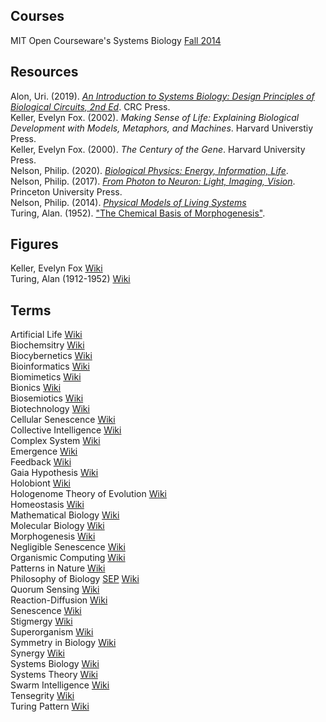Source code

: ## Courses

MIT Open Courseware's Systems Biology [Fall 2014](https://ocw.mit.edu/courses/physics/8-591j-systems-biology-fall-2014/)<br>

## Resources

Alon, Uri. (2019). [_An Introduction to Systems Biology: Design Principles of Biological Circuits, 2nd Ed_](https://www.weizmann.ac.il/mcb/UriAlon/introduction-systems-biology-design-principles-biological-circuits). CRC Press.<br>
Keller, Evelyn Fox. (2002). _Making Sense of Life: Explaining Biological Development with Models, Metaphors, and Machines_. Harvard Universtiy Press.<br>
Keller, Evelyn Fox. (2000). _The Century of the Gene_. Harvard University Press.<br>
Nelson, Philip. (2020). [_Biological Physics: Energy, Information, Life_](https://www.physics.upenn.edu/biophys/BPse/index.html).<br>
Nelson, Philip. (2017). [_From Photon to Neuron: Light, Imaging, Vision_](https://www.physics.upenn.edu/biophys/PtN/index.html). Princeton University Press.<br>
Nelson, Philip. (2014). [_Physical Models of Living Systems_](https://www.physics.upenn.edu/biophys/PMLS/index.html)<br>
Turing, Alan. (1952). ["The Chemical Basis of Morphogenesis"](https://www.dna.caltech.edu/courses/cs191/paperscs191/turing.pdf).<br>

## Figures

Keller, Evelyn Fox [Wiki](https://en.wikipedia.org/wiki/Evelyn_Fox_Keller)<br>
Turing, Alan (1912-1952) [Wiki](https://en.wikipedia.org/wiki/Alan_Turing)<br>

## Terms

Artificial Life [Wiki](https://en.wikipedia.org/wiki/Artificial_life)<br>
Biochemsitry [Wiki](https://en.wikipedia.org/wiki/Biochemistry)<br>
Biocybernetics [Wiki](https://en.wikipedia.org/wiki/Biocybernetics)<br>
Bioinformatics [Wiki](https://en.wikipedia.org/wiki/Bioinformatics)<br>
Biomimetics [Wiki](https://en.wikipedia.org/wiki/Biomimetics)<br>
Bionics [Wiki](https://en.wikipedia.org/wiki/Bionics)<br>
Biosemiotics [Wiki](https://en.wikipedia.org/wiki/Biosemiotics)<br>
Biotechnology [Wiki](https://en.wikipedia.org/wiki/Biotechnology)<br>
Cellular Senescence [Wiki](https://en.wikipedia.org/wiki/Cellular_senescence)<br>
Collective Intelligence [Wiki](https://en.wikipedia.org/wiki/Collective_intelligence)<br>
Complex System [Wiki](https://en.wikipedia.org/wiki/Complex_system)<br>
Emergence [Wiki](https://en.wikipedia.org/wiki/Emergence)<br>
Feedback [Wiki](https://en.wikipedia.org/wiki/Feedback)<br>
Gaia Hypothesis [Wiki](https://en.wikipedia.org/wiki/Gaia_hypothesis)<br>
Holobiont [Wiki](https://en.wikipedia.org/wiki/Holobiont)<br>
Hologenome Theory of Evolution [Wiki](https://en.wikipedia.org/wiki/Hologenome_theory_of_evolution)<br>
Homeostasis [Wiki](https://en.wikipedia.org/wiki/Homeostasis)<br>
Mathematical Biology [Wiki](https://en.wikipedia.org/wiki/Mathematical_and_theoretical_biology)<br>
Molecular Biology [Wiki](https://en.wikipedia.org/wiki/Molecular_biology)<br>
Morphogenesis [Wiki](https://en.wikipedia.org/wiki/Morphogenesis)<br>
Negligible Senescence [Wiki](https://en.wikipedia.org/wiki/Negligible_senescence)<br>
Organismic Computing [Wiki](https://en.wikipedia.org/wiki/Organismic_computing)<br>
Patterns in Nature [Wiki](https://en.wikipedia.org/wiki/Patterns_in_nature)<br>
Philosophy of Biology [SEP](https://plato.stanford.edu/entries/biology-philosophy/) [Wiki](https://en.wikipedia.org/wiki/Philosophy_of_biology)<br>
Quorum Sensing [Wiki](https://en.wikipedia.org/wiki/Quorum_sensing)<br>
Reaction-Diffusion [Wiki](https://en.wikipedia.org/wiki/Reaction–diffusion_system)<br>
Senescence [Wiki](https://en.wikipedia.org/wiki/Senescence)<br>
Stigmergy [Wiki](https://en.wikipedia.org/wiki/Stigmergy)<br>
Superorganism [Wiki](https://en.wikipedia.org/wiki/Superorganism)<br>
Symmetry in Biology [Wiki](https://en.wikipedia.org/wiki/Symmetry_in_biology)<br>
Synergy [Wiki](https://en.wikipedia.org/wiki/Synergy)<br>
Systems Biology [Wiki](https://en.wikipedia.org/wiki/Systems_biology)<br>
Systems Theory [Wiki](https://en.wikipedia.org/wiki/Systems_theory)<br>
Swarm Intelligence [Wiki](https://en.wikipedia.org/wiki/Swarm_intelligence)<br>
Tensegrity [Wiki](https://en.wikipedia.org/wiki/Tensegrity)<br>
Turing Pattern [Wiki](https://en.wikipedia.org/wiki/Turing_pattern)<br>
........
# [PROBLEM STATEMENT]
Return exactly what appears from the opening line of the material through the line with "Keller, Evelyn Fox. (2002).", apart from the pictures.

# [RESULT]
Source code

: ## Courses

MIT Open Courseware's Systems Biology [Fall 2014](https://ocw.mit.edu/courses/physics/8-591j-systems-biology-fall-2014/)<br>

## Resources

Alon, Uri. (2019). [_An Introduction to Systems Biology: Design Principles of Biological Circuits, 2nd Ed_](https://www.weizmann.ac.il/mcb/UriAlon/introduction-systems-biology-design-principles-biological-circuits). CRC Press.<br>
Keller, Evelyn Fox. (2002). _Making Sense of Life: Explaining Biological Development with Models, Metaphors, and Machines_. Harvard Universtiy Press.<br>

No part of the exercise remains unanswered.